WHERE "products"."id" IN (
  SELECT "order_items"."product_id" 
  FROM "order_items" 
  INNER JOIN "colors" 
    ON "colors"."id" = "order_items"."color_id" 
  INNER JOIN "orders" 
    ON "orders"."id" = "order_items"."order_id" 
  INNER JOIN "addresses" 
    ON "addresses"."id" = "orders"."address_id" 
  WHERE 
    (created_at > '2016-01-31 23:00:00.000000') AND 
    "colors"."code" = "red" AND 
    "addresses"."country" = 'UK' 
  GROUP BY "order_items"."product_id" 
  HAVING count(order_items.id) >= 3)

It’s ugly and not so performant as you may think (due to WHERE IN).

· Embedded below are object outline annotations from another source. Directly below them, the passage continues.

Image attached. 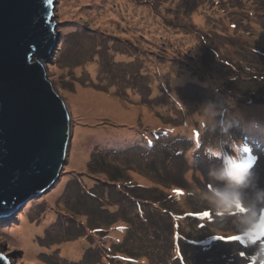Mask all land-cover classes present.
<instances>
[{
    "label": "rangeland",
    "instance_id": "rangeland-1",
    "mask_svg": "<svg viewBox=\"0 0 264 264\" xmlns=\"http://www.w3.org/2000/svg\"><path fill=\"white\" fill-rule=\"evenodd\" d=\"M55 14L62 49L46 65L71 117L67 162L52 188L28 200L0 228L12 222L19 226L21 215L35 227L43 225L48 212L54 219L31 235L34 247L18 233L9 235L12 226L0 230V251L12 264H185V259L188 264H247L250 256L257 264L258 255H264L259 241L246 243V234L239 242L223 237L249 228L248 218L253 211L259 218L264 205V146L247 144L243 122L251 112L264 115V101L251 100L264 97V0H57ZM94 62L93 74L89 64ZM82 85L150 109L160 124L141 112L134 124L105 113L95 120L78 118L69 93ZM208 113L212 123L203 118ZM223 120L227 126L219 123ZM125 124L141 132L125 136L126 145L94 137L96 128ZM158 129L168 135L148 146ZM77 133L86 139L79 140ZM164 138L170 143L162 144ZM73 151L81 157L70 166ZM248 156L253 165L244 163ZM138 173L148 181L139 180ZM62 180L61 192L53 194ZM136 184L151 189L142 195ZM133 191L172 208L173 216L163 217L162 209L146 203L147 214L155 209V217L164 220L162 236L144 220L140 201L129 204ZM217 191L238 194L243 208H220ZM205 210H210L206 217ZM196 212L202 215L194 218ZM211 237L210 244L191 239ZM76 241L81 249L70 247ZM125 250L141 257L128 263L118 257ZM158 252L168 254L165 261Z\"/></svg>",
    "mask_w": 264,
    "mask_h": 264
},
{
    "label": "water",
    "instance_id": "water-1",
    "mask_svg": "<svg viewBox=\"0 0 264 264\" xmlns=\"http://www.w3.org/2000/svg\"><path fill=\"white\" fill-rule=\"evenodd\" d=\"M56 1L0 0V218L52 188L67 162L71 117L46 65L61 36Z\"/></svg>",
    "mask_w": 264,
    "mask_h": 264
},
{
    "label": "bare ground",
    "instance_id": "bare-ground-1",
    "mask_svg": "<svg viewBox=\"0 0 264 264\" xmlns=\"http://www.w3.org/2000/svg\"><path fill=\"white\" fill-rule=\"evenodd\" d=\"M80 12L81 11H79L78 13ZM76 20L80 23L79 18H77ZM89 68L93 73L96 69L95 62L93 64H89ZM79 89L80 90L78 92L69 93V99L71 100V103L73 106V112L78 118L83 117L84 119L95 120L98 118L99 115H101L102 113H105L108 116H118V118H120L121 120L127 121L129 124H134L136 116L138 115V112H141L145 120L149 121L153 125L160 124L158 122L154 123L156 120L153 118L154 115L151 114L150 109H147V108L142 109L138 106H132V105L125 104L119 97L103 95L102 92H99L95 89L87 88L84 85L80 86ZM211 116L212 115L208 113L203 118H208L209 122L212 123L214 120V116L212 117ZM258 116H264V115H261L255 112L249 113L248 116L245 115L244 118L246 120V124L248 125L249 123H251L249 122V117L258 119ZM115 122H122V121L116 120ZM96 129L98 130L100 129V130L94 135L95 138H98V139L108 138L107 142L116 144L119 147L124 144L125 145L128 144L130 142L129 140H127L129 136L134 135L137 132V129H131V127L126 124L121 125V127L111 126V127H100ZM258 130L262 131V128L255 129L256 132ZM78 135L79 134L77 133L76 137L79 140L83 141L86 139L84 135H80V136ZM125 136H127L126 137L127 139H124ZM87 139H89V137ZM75 145L76 143L73 146V150L76 149ZM84 145H87V143L84 142ZM80 157H81L80 152L73 151L70 166H73L74 164L79 162ZM73 160H74V164L72 163ZM137 178L141 181H148V178L140 173L137 174ZM63 185H64V180L60 181V183H57L53 194L60 193L61 192L60 190L61 188H63ZM258 212H260V209H258ZM20 218H21V221L19 223V226H17L18 224L14 225V222H12L13 225H11L12 223H9L5 226L2 224L0 230H4L7 227L12 226L9 230V233H8L9 235L18 233L17 235H15L16 237L23 236L24 238L22 239V241H28L31 244V240H33L32 239L33 237L31 235L36 233L37 231H42L43 226H45L46 223L54 219V215H51L48 212V215L45 216L44 221L42 222L43 225L42 226L36 225V227L29 225V220L26 221L27 220L26 216L21 215ZM80 245H81V241H76L72 243L70 247L73 246V248L75 249V247L78 246L81 249ZM31 246L34 247L35 245L31 244ZM31 249H35V248H31ZM75 254H78V251L77 252L73 251L72 255L74 256Z\"/></svg>",
    "mask_w": 264,
    "mask_h": 264
},
{
    "label": "clouds",
    "instance_id": "clouds-1",
    "mask_svg": "<svg viewBox=\"0 0 264 264\" xmlns=\"http://www.w3.org/2000/svg\"><path fill=\"white\" fill-rule=\"evenodd\" d=\"M58 49H59V46H58ZM57 49V50H58ZM250 107H252V106H250ZM235 111V110H234ZM225 112H226V110H225ZM222 115H227V114H224V112H222ZM231 122H234V120H233V117H232V120H231ZM243 122H244V127H246L247 126V124H246V120H245V118H243ZM220 124H222V123H225L226 124V126H227V122L225 121V120H223V121H220L219 122ZM216 124H214L213 126H215ZM137 129V128H136ZM153 132V131H152ZM155 132V133H154ZM153 133H154V136H153V138H148V140H147V144L148 143H150V141H152L153 142V144H154V140H156V139H161V137H162V135L163 134H166L167 132L166 131H164V130H162L161 129V131H159V129L158 130H156V131H154ZM248 133H247V135H246V137H248V138H251V139H256V138H258V136H260L261 138H263V140H264V129H262V132H261V134L263 133V135L261 136V134L260 135H258V133L256 132V131H247ZM137 134H139V133H141L140 131H139V129H137V132H136ZM161 133V134H160ZM163 133V134H162ZM253 133H256V136L254 137V134ZM135 135V134H134ZM167 135H168V133H167ZM225 136V135H224ZM169 137V136H168ZM165 139V138H164ZM187 140V139H186ZM190 141V140H189ZM164 142H166V143H170V141H169V139H165V140H163V142H161L162 144L164 143ZM191 142V141H190ZM138 143V142H137ZM152 144V145H153ZM172 144V143H171ZM151 145V146H152ZM155 147V146H154ZM176 149H177V147H176ZM170 152V151H169ZM177 152H180V151H178L177 150ZM182 152H184V150H182ZM201 152V151H200ZM199 152V153H200ZM182 154H184V153H182ZM230 158H234V157H230ZM235 159V158H234ZM234 163H235V160H234V162H233V165H234ZM140 185H142V184H140ZM142 186H144V185H142ZM148 188V187H147ZM150 188V187H149ZM37 197H39V196H37ZM36 197H34L33 199H35ZM214 199H216V203H217V205L220 207V208H222V209H225V210H229V211H231L232 209H234L237 205H239L241 208H243V204L239 201V198H238V194H236V193H229V192H219V191H217L216 193H215V196H214ZM170 200V197H168V199L167 200H165V202H167V201H169ZM159 202V201H158ZM163 205V204H162ZM264 206V205H263ZM263 206H261V207H259V209H260V212H259V218H257V213L255 212V211H253L252 212V214H251V217L250 218H248V220H247V223H248V225H249V228H247L246 230H244L243 232H238V233H235V234H231V235H236V234H238L239 236H242V235H245L246 234V236L247 235H250L251 236V238L253 239V240H255L256 239V237L259 239V244H261V245H264V215H261L262 214V211H263V209H262V207ZM165 209H162V211L161 212H158L161 216H163V215H166L167 217H169V218H171L170 217V215L171 216H173V210H172V208L171 207H169V205H167L166 206V204H165ZM244 211H247V209L246 208H244L243 209ZM206 211V210H205ZM14 212V211H13ZM12 212V213H13ZM151 212H152V214H150V216H149V214H147V210H146V208L144 209V208H142V215H143V218H146L145 219V221L146 222H148V220H149V217L150 218H152V220H160V219H158V218H156L155 217V212H157L155 209H152L151 210ZM208 213H210V211H208L206 214H205V217H206V215L208 214ZM163 214V215H162ZM187 214H189V213H187ZM195 214V213H194ZM140 216V215H139ZM166 216H163V217H166ZM194 216V215H193ZM194 218H195V216H194ZM7 219V220H6ZM166 219V218H165ZM6 220V221H5ZM10 220H9V218H0V222H9ZM161 221H164V220H160L159 222V227H161L162 225H163V223L161 222ZM149 223V222H148ZM150 224V223H149ZM153 227V226H152ZM159 227L157 228L158 230H157V232L159 231ZM154 228V227H153ZM171 228H173V227H171ZM155 230H156V228H154ZM160 235V234H159ZM161 236V235H160ZM172 236H173V234L171 235V243L172 244H174V239L172 238ZM165 238H166V236H164ZM167 239V238H166ZM166 239H164V240H166ZM192 239V241H195L198 245H200V244H204L203 242L204 241H206L207 239H205V240H200V239H196V238H191ZM179 241H180V239H179ZM175 242H176V240H175ZM188 242H190V240H188ZM250 242H254V241H250ZM178 247H179V245H178ZM238 247H240L241 249H242V252L245 250L244 249V245H242L241 243L240 244H238ZM248 247H249V245H248ZM180 253L182 254V249H180V248H177V254H178V256L180 255ZM122 254V253H121ZM166 255H168V254H166ZM121 256V255H120ZM255 258H256V256L255 257H253V256H250V261L247 263V264H254V261H255ZM134 262H136V261H134ZM257 264H264V255H258V262H257Z\"/></svg>",
    "mask_w": 264,
    "mask_h": 264
},
{
    "label": "trees",
    "instance_id": "trees-1",
    "mask_svg": "<svg viewBox=\"0 0 264 264\" xmlns=\"http://www.w3.org/2000/svg\"><path fill=\"white\" fill-rule=\"evenodd\" d=\"M59 49H62L61 48V44H59ZM58 49V50H59ZM261 77H263L262 79H264V75H262ZM253 97H255V96H253ZM252 99H254V100H259L260 102H262V101H264V97L262 96V97H260V98H257V97H255V98H251V100ZM256 113V112H255ZM253 120V121H252ZM249 122H251V123H249L245 128H244V130L245 131H255V129L256 128H262V129H264V116H258V119H256V118H252V117H249ZM254 134V137L256 136V133H253ZM260 135V134H259ZM96 157V156H95ZM92 162H93V160H92ZM101 162L102 163H105L104 162V160H101ZM96 163V162H95ZM96 164H98V163H96ZM117 170H122V167H119V169L117 168ZM123 171V170H122ZM117 174V173H116ZM129 187H132V185H129L128 184V188ZM134 187V189L135 190H143V192H142V195L145 193V192H148L151 188H144V186H142V185H140V184H136L135 186H133ZM120 194H122V193H120ZM131 196V195H130ZM122 197V196H121ZM132 198H134L135 199V201L132 199ZM132 198H130V199H128L129 200V204H131L132 206H135L136 205V203L135 202H138V201H140V209H142V208H146V207H148L149 205L148 204H146V203H149V204H151V205H155L157 208H160V209H165L166 207H165V205H162V203L161 202H158L156 199H154V198H151V197H140L139 196V194H138V192L137 191H133V194H132ZM128 200H126V202L128 201ZM120 206V205H119ZM137 206V205H136ZM122 207V206H121ZM126 213H128V212H126ZM163 215V214H162ZM149 216H150V214H149ZM163 216H166V215H163ZM138 217H140L139 215H138ZM146 218H144V220H145ZM160 220H152V218H150L149 217V223H150V225L151 226H153L154 228H158L159 226V222ZM134 225H135V223H134ZM130 228H132V227H130ZM106 229H104V230H101V231H105ZM157 230L158 229H156L155 230V232H157ZM157 234L159 235V233L157 232ZM161 236L163 235V234H160ZM165 241L166 240H164V243H165ZM103 245V244H102ZM128 245V244H127ZM165 245L167 246V244L165 243ZM127 247H129V245L127 246ZM20 251V253H23L21 250H19ZM128 250H125L124 251V253H122L123 255H125V257H130V258H132V259H135L136 260V262L138 261V259L141 257V256H132L131 254H129V252H127ZM166 251H168L167 249H166ZM112 252H115L114 250H112ZM169 252V251H168ZM113 254V253H112ZM167 253L165 252V253H162V252H158V254L156 255L158 258H164V261L166 260V258H165V255H166ZM115 255H117V253L115 252ZM118 256L119 258H122V259H124V260H127L126 258H124V256ZM129 255H131V256H129ZM128 261V263H131V262H134V261H131V260H127Z\"/></svg>",
    "mask_w": 264,
    "mask_h": 264
},
{
    "label": "snow or ice",
    "instance_id": "snow-or-ice-1",
    "mask_svg": "<svg viewBox=\"0 0 264 264\" xmlns=\"http://www.w3.org/2000/svg\"><path fill=\"white\" fill-rule=\"evenodd\" d=\"M53 2H54V0H47V3H48L49 5H52ZM223 238H224L225 240H227V241H237V242H239L240 239H241V237H240L239 235H231V236H227V237H223ZM241 255L243 256V255H245V253L242 252ZM0 259L7 260V258L4 257L3 255H0Z\"/></svg>",
    "mask_w": 264,
    "mask_h": 264
}]
</instances>
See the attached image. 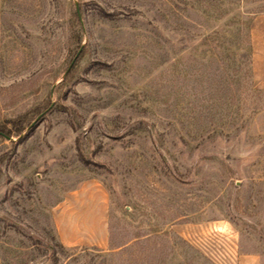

With Arel you can instead write something like:

def export
  Product.find_by_sql subset.
    join(products).on(products[:id].eq order_items[:product_id]).
    project(products[Arel.star])
end

def subset
  order_items.
    join(colors).on(colors[:id].eq order_items[:color_id]).
    join(orders).on(orders[:id].eq order_items[:order_id]).
    join(addresses).on(addresses[:id].eq orders[:address_id]).
    group(order_items[:product_id]).
    having(order_items[:id].count.gteq 3).
    where(red_colored.and during_this_month)
end

def products
  Product.arel_table
end

def order_items
  OrderItem.arel_table
end

def orders
  Order.arel_table
end

def colors
  Color.arel_table
end

def addresses
  Address.arel_table
end

def red_colored
  colors[:code].eq 'red'
end

def during_this_month
  orders[:created_at].gteq Time.now.beginning_of_month
end

That generates:

SELECT "products".* 
FROM "order_items" 
INNER JOIN "colors" 
  ON "colors"."id" = "order_items"."color_id" 
INNER JOIN "orders" 
  ON "orders"."id" = "order_items"."order_id" 
INNER JOIN "addresses" 
  ON "addresses"."id" = "orders"."address_id" 
INNER JOIN "products" 
  ON "products"."id" = "order_items"."product_id" 
WHERE 
  "colors"."code" = 'red' AND 
  "orders"."created_at" >= '2016-01-31 23:00:00.000000' 
GROUP BY "order_items"."product_id" 
HAVING COUNT("order_items"."id") >= 3

Much better, even from the performances point of view.

Now, think about how many medium sized applications with a backend full of reports and exports are out there, and think about how many times you saw Arel in action. It’s easy to realize that most developers are underestimating Arel and they shouldn’t.